Segment Start: Provided data

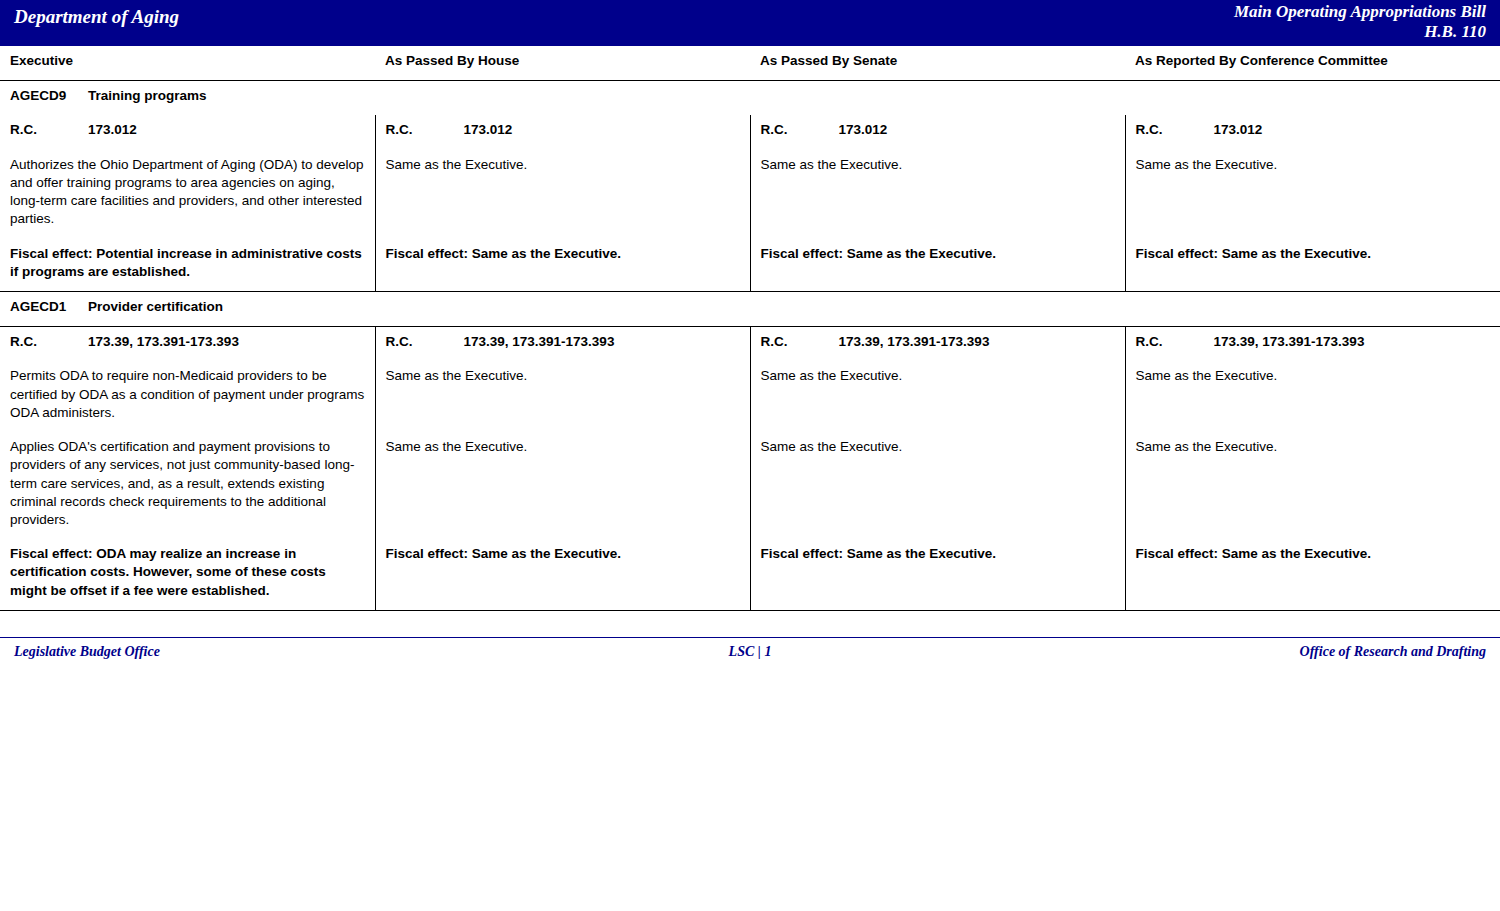Department of Aging
Main Operating Appropriations Bill
H.B. 110
| Executive | As Passed By House | As Passed By Senate | As Reported By Conference Committee |
| AGECD9 Training programs |
| R.C. 173.012 | R.C. 173.012 | R.C. 173.012 | R.C. 173.012 |
| Authorizes the Ohio Department of Aging (ODA) to develop and offer training programs to area agencies on aging, long-term care facilities and providers, and other interested parties. | Same as the Executive. | Same as the Executive. | Same as the Executive. |
| Fiscal effect: Potential increase in administrative costs if programs are established. | Fiscal effect: Same as the Executive. | Fiscal effect: Same as the Executive. | Fiscal effect: Same as the Executive. |
| AGECD1 Provider certification |
| R.C. 173.39, 173.391-173.393 | R.C. 173.39, 173.391-173.393 | R.C. 173.39, 173.391-173.393 | R.C. 173.39, 173.391-173.393 |
| Permits ODA to require non-Medicaid providers to be certified by ODA as a condition of payment under programs ODA administers. | Same as the Executive. | Same as the Executive. | Same as the Executive. |
| Applies ODA's certification and payment provisions to providers of any services, not just community-based long-term care services, and, as a result, extends existing criminal records check requirements to the additional providers. | Same as the Executive. | Same as the Executive. | Same as the Executive. |
| Fiscal effect: ODA may realize an increase in certification costs. However, some of these costs might be offset if a fee were established. | Fiscal effect: Same as the Executive. | Fiscal effect: Same as the Executive. | Fiscal effect: Same as the Executive. |
Legislative Budget Office
LSC | 1
Office of Research and Drafting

Segment End: Provided data

# Required action
In the copy, every entry must appear exactly as written, and no picture may appear.

# Answer to the problem
Department of Aging
Main Operating Appropriations Bill
H.B. 110
| Executive | As Passed By House | As Passed By Senate | As Reported By Conference Committee |
| AGECD9 Training programs |
| R.C. 173.012 | R.C. 173.012 | R.C. 173.012 | R.C. 173.012 |
| Authorizes the Ohio Department of Aging (ODA) to develop and offer training programs to area agencies on aging, long-term care facilities and providers, and other interested parties. | Same as the Executive. | Same as the Executive. | Same as the Executive. |
| Fiscal effect: Potential increase in administrative costs if programs are established. | Fiscal effect: Same as the Executive. | Fiscal effect: Same as the Executive. | Fiscal effect: Same as the Executive. |
| AGECD1 Provider certification |
| R.C. 173.39, 173.391-173.393 | R.C. 173.39, 173.391-173.393 | R.C. 173.39, 173.391-173.393 | R.C. 173.39, 173.391-173.393 |
| Permits ODA to require non-Medicaid providers to be certified by ODA as a condition of payment under programs ODA administers. | Same as the Executive. | Same as the Executive. | Same as the Executive. |
| Applies ODA's certification and payment provisions to providers of any services, not just community-based long-term care services, and, as a result, extends existing criminal records check requirements to the additional providers. | Same as the Executive. | Same as the Executive. | Same as the Executive. |
| Fiscal effect: ODA may realize an increase in certification costs. However, some of these costs might be offset if a fee were established. | Fiscal effect: Same as the Executive. | Fiscal effect: Same as the Executive. | Fiscal effect: Same as the Executive. |
Legislative Budget Office
LSC | 1
Office of Research and Drafting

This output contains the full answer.